┌──
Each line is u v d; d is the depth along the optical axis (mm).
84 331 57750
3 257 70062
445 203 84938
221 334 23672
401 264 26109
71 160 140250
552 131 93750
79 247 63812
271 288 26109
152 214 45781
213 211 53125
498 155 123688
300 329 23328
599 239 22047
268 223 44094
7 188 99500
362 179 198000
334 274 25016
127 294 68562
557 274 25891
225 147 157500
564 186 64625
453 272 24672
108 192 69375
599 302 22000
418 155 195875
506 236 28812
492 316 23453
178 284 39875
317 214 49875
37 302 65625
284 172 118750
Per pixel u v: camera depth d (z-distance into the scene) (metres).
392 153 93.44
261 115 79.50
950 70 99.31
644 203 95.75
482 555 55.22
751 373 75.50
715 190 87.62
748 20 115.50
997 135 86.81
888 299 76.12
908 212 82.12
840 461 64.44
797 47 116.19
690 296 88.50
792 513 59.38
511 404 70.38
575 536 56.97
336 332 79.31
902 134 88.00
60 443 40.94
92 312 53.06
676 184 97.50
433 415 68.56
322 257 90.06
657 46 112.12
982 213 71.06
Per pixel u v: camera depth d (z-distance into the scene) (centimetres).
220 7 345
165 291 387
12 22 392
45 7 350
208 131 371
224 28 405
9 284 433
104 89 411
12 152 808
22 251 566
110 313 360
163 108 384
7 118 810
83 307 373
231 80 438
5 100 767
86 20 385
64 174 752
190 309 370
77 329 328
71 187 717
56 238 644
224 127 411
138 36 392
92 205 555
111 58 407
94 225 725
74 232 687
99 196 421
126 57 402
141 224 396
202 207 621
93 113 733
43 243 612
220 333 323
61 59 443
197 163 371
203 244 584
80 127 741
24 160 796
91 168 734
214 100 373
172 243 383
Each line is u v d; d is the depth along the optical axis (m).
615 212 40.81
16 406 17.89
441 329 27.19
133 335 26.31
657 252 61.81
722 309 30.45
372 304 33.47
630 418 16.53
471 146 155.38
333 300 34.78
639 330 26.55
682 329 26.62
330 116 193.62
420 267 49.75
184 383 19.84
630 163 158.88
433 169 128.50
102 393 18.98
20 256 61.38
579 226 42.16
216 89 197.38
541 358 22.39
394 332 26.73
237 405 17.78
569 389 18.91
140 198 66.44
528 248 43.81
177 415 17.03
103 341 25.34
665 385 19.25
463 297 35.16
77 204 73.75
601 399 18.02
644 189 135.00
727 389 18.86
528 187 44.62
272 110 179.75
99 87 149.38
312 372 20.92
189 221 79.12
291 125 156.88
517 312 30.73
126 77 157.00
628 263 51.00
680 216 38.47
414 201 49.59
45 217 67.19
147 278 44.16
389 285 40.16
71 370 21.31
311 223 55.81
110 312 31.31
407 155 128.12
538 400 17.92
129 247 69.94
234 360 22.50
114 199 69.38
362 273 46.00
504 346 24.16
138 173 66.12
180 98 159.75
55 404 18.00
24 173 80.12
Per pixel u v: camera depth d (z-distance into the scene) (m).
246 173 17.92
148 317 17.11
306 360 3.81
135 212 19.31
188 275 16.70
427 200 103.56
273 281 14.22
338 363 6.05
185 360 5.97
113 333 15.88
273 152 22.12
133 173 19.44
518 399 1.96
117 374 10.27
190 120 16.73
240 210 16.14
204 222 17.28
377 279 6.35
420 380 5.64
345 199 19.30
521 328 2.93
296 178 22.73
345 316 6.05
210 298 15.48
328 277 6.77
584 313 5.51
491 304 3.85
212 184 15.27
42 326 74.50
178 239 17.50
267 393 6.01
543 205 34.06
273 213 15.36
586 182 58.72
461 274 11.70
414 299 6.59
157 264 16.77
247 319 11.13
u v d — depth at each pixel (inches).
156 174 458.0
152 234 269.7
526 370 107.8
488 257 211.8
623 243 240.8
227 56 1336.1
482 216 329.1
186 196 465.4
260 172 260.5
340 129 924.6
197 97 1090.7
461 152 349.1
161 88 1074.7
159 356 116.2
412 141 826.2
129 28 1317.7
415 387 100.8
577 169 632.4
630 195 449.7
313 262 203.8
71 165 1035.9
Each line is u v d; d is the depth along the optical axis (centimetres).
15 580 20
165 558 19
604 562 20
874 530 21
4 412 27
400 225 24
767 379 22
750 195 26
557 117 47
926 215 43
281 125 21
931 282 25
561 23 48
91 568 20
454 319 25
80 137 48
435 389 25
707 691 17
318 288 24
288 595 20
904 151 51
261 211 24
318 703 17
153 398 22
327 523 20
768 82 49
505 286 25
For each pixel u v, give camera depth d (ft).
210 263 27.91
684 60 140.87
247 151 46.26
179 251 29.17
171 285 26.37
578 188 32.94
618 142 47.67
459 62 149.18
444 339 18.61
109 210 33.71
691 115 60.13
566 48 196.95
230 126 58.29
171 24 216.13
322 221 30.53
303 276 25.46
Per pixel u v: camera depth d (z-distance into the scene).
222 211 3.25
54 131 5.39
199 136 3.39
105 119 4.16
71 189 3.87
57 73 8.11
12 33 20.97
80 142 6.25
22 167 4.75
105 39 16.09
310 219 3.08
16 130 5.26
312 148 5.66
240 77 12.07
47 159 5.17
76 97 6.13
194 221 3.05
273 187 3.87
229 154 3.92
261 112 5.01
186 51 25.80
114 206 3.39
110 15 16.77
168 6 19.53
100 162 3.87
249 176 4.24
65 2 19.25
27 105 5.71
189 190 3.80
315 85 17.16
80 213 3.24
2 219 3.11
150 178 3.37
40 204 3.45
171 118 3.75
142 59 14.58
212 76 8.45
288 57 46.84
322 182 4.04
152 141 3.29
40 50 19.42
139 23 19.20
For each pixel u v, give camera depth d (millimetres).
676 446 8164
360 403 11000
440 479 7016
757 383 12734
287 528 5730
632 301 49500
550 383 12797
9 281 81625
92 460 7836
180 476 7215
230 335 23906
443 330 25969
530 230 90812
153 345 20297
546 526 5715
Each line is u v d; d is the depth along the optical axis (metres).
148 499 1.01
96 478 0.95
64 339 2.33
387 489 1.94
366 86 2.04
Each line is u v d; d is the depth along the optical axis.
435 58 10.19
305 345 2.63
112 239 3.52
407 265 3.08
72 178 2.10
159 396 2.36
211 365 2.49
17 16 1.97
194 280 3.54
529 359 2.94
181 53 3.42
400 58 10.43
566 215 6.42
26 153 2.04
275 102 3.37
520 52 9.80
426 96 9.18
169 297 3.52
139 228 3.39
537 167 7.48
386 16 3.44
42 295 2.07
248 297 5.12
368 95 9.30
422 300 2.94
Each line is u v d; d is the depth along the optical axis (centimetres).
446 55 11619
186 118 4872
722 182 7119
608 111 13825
└──
### To do:
Output the material above exactly. Omit nothing.

### Result:
Each line is u v d; d is the depth along the optical axis (mm).
84 331 57750
3 257 70062
445 203 84938
221 334 23672
401 264 26109
71 160 140250
552 131 93750
79 247 63812
271 288 26109
152 214 45781
213 211 53125
498 155 123688
300 329 23328
599 239 22047
268 223 44094
7 188 99500
362 179 198000
334 274 25016
127 294 68562
557 274 25891
225 147 157500
564 186 64625
453 272 24672
108 192 69375
599 302 22000
418 155 195875
506 236 28812
492 316 23453
178 284 39875
317 214 49875
37 302 65625
284 172 118750
Per pixel u v: camera depth d (z-distance into the scene) (metres).
392 153 93.44
261 115 79.50
950 70 99.31
644 203 95.75
482 555 55.22
751 373 75.50
715 190 87.62
748 20 115.50
997 135 86.81
888 299 76.12
908 212 82.12
840 461 64.44
797 47 116.19
690 296 88.50
792 513 59.38
511 404 70.38
575 536 56.97
336 332 79.31
902 134 88.00
60 443 40.94
92 312 53.06
676 184 97.50
433 415 68.56
322 257 90.06
657 46 112.12
982 213 71.06
Per pixel u v: camera depth d (z-distance into the scene) (centimetres).
220 7 345
165 291 387
12 22 392
45 7 350
208 131 371
224 28 405
9 284 433
104 89 411
12 152 808
22 251 566
110 313 360
163 108 384
7 118 810
83 307 373
231 80 438
5 100 767
86 20 385
64 174 752
190 309 370
77 329 328
71 187 717
56 238 644
224 127 411
138 36 392
92 205 555
111 58 407
94 225 725
74 232 687
99 196 421
126 57 402
141 224 396
202 207 621
93 113 733
43 243 612
220 333 323
61 59 443
197 163 371
203 244 584
80 127 741
24 160 796
91 168 734
214 100 373
172 243 383
Each line is u v d; d is the depth along the optical axis (m).
615 212 40.81
16 406 17.89
441 329 27.19
133 335 26.31
657 252 61.81
722 309 30.45
372 304 33.47
630 418 16.53
471 146 155.38
333 300 34.78
639 330 26.55
682 329 26.62
330 116 193.62
420 267 49.75
184 383 19.84
630 163 158.88
433 169 128.50
102 393 18.98
20 256 61.38
579 226 42.16
216 89 197.38
541 358 22.39
394 332 26.73
237 405 17.78
569 389 18.91
140 198 66.44
528 248 43.81
177 415 17.03
103 341 25.34
665 385 19.25
463 297 35.16
77 204 73.75
601 399 18.02
644 189 135.00
727 389 18.86
528 187 44.62
272 110 179.75
99 87 149.38
312 372 20.92
189 221 79.12
291 125 156.88
517 312 30.73
126 77 157.00
628 263 51.00
680 216 38.47
414 201 49.59
45 217 67.19
147 278 44.16
389 285 40.16
71 370 21.31
311 223 55.81
110 312 31.31
407 155 128.12
538 400 17.92
129 247 69.94
234 360 22.50
114 199 69.38
362 273 46.00
504 346 24.16
138 173 66.12
180 98 159.75
55 404 18.00
24 173 80.12
Per pixel u v: camera depth d (z-distance into the scene) (m).
246 173 17.92
148 317 17.11
306 360 3.81
135 212 19.31
188 275 16.70
427 200 103.56
273 281 14.22
338 363 6.05
185 360 5.97
113 333 15.88
273 152 22.12
133 173 19.44
518 399 1.96
117 374 10.27
190 120 16.73
240 210 16.14
204 222 17.28
377 279 6.35
420 380 5.64
345 199 19.30
521 328 2.93
296 178 22.73
345 316 6.05
210 298 15.48
328 277 6.77
584 313 5.51
491 304 3.85
212 184 15.27
42 326 74.50
178 239 17.50
267 393 6.01
543 205 34.06
273 213 15.36
586 182 58.72
461 274 11.70
414 299 6.59
157 264 16.77
247 319 11.13
u v d — depth at each pixel (inches).
156 174 458.0
152 234 269.7
526 370 107.8
488 257 211.8
623 243 240.8
227 56 1336.1
482 216 329.1
186 196 465.4
260 172 260.5
340 129 924.6
197 97 1090.7
461 152 349.1
161 88 1074.7
159 356 116.2
412 141 826.2
129 28 1317.7
415 387 100.8
577 169 632.4
630 195 449.7
313 262 203.8
71 165 1035.9
Each line is u v d; d is the depth along the optical axis (centimetres).
15 580 20
165 558 19
604 562 20
874 530 21
4 412 27
400 225 24
767 379 22
750 195 26
557 117 47
926 215 43
281 125 21
931 282 25
561 23 48
91 568 20
454 319 25
80 137 48
435 389 25
707 691 17
318 288 24
288 595 20
904 151 51
261 211 24
318 703 17
153 398 22
327 523 20
768 82 49
505 286 25
For each pixel u v, give camera depth d (ft).
210 263 27.91
684 60 140.87
247 151 46.26
179 251 29.17
171 285 26.37
578 188 32.94
618 142 47.67
459 62 149.18
444 339 18.61
109 210 33.71
691 115 60.13
566 48 196.95
230 126 58.29
171 24 216.13
322 221 30.53
303 276 25.46
Per pixel u v: camera depth d (z-distance into the scene).
222 211 3.25
54 131 5.39
199 136 3.39
105 119 4.16
71 189 3.87
57 73 8.11
12 33 20.97
80 142 6.25
22 167 4.75
105 39 16.09
310 219 3.08
16 130 5.26
312 148 5.66
240 77 12.07
47 159 5.17
76 97 6.13
194 221 3.05
273 187 3.87
229 154 3.92
261 112 5.01
186 51 25.80
114 206 3.39
110 15 16.77
168 6 19.53
100 162 3.87
249 176 4.24
65 2 19.25
27 105 5.71
189 190 3.80
315 85 17.16
80 213 3.24
2 219 3.11
150 178 3.37
40 204 3.45
171 118 3.75
142 59 14.58
212 76 8.45
288 57 46.84
322 182 4.04
152 141 3.29
40 50 19.42
139 23 19.20
For each pixel u v, give camera depth d (millimetres).
676 446 8164
360 403 11000
440 479 7016
757 383 12734
287 528 5730
632 301 49500
550 383 12797
9 281 81625
92 460 7836
180 476 7215
230 335 23906
443 330 25969
530 230 90812
153 345 20297
546 526 5715
Each line is u v d; d is the depth along the optical axis (metres).
148 499 1.01
96 478 0.95
64 339 2.33
387 489 1.94
366 86 2.04
Each line is u v d; d is the depth along the optical axis.
435 58 10.19
305 345 2.63
112 239 3.52
407 265 3.08
72 178 2.10
159 396 2.36
211 365 2.49
17 16 1.97
194 280 3.54
529 359 2.94
181 53 3.42
400 58 10.43
566 215 6.42
26 153 2.04
275 102 3.37
520 52 9.80
426 96 9.18
169 297 3.52
139 228 3.39
537 167 7.48
386 16 3.44
42 295 2.07
248 297 5.12
368 95 9.30
422 300 2.94
Each line is u v d; d is the depth along the optical axis (centimetres).
446 55 11619
186 118 4872
722 182 7119
608 111 13825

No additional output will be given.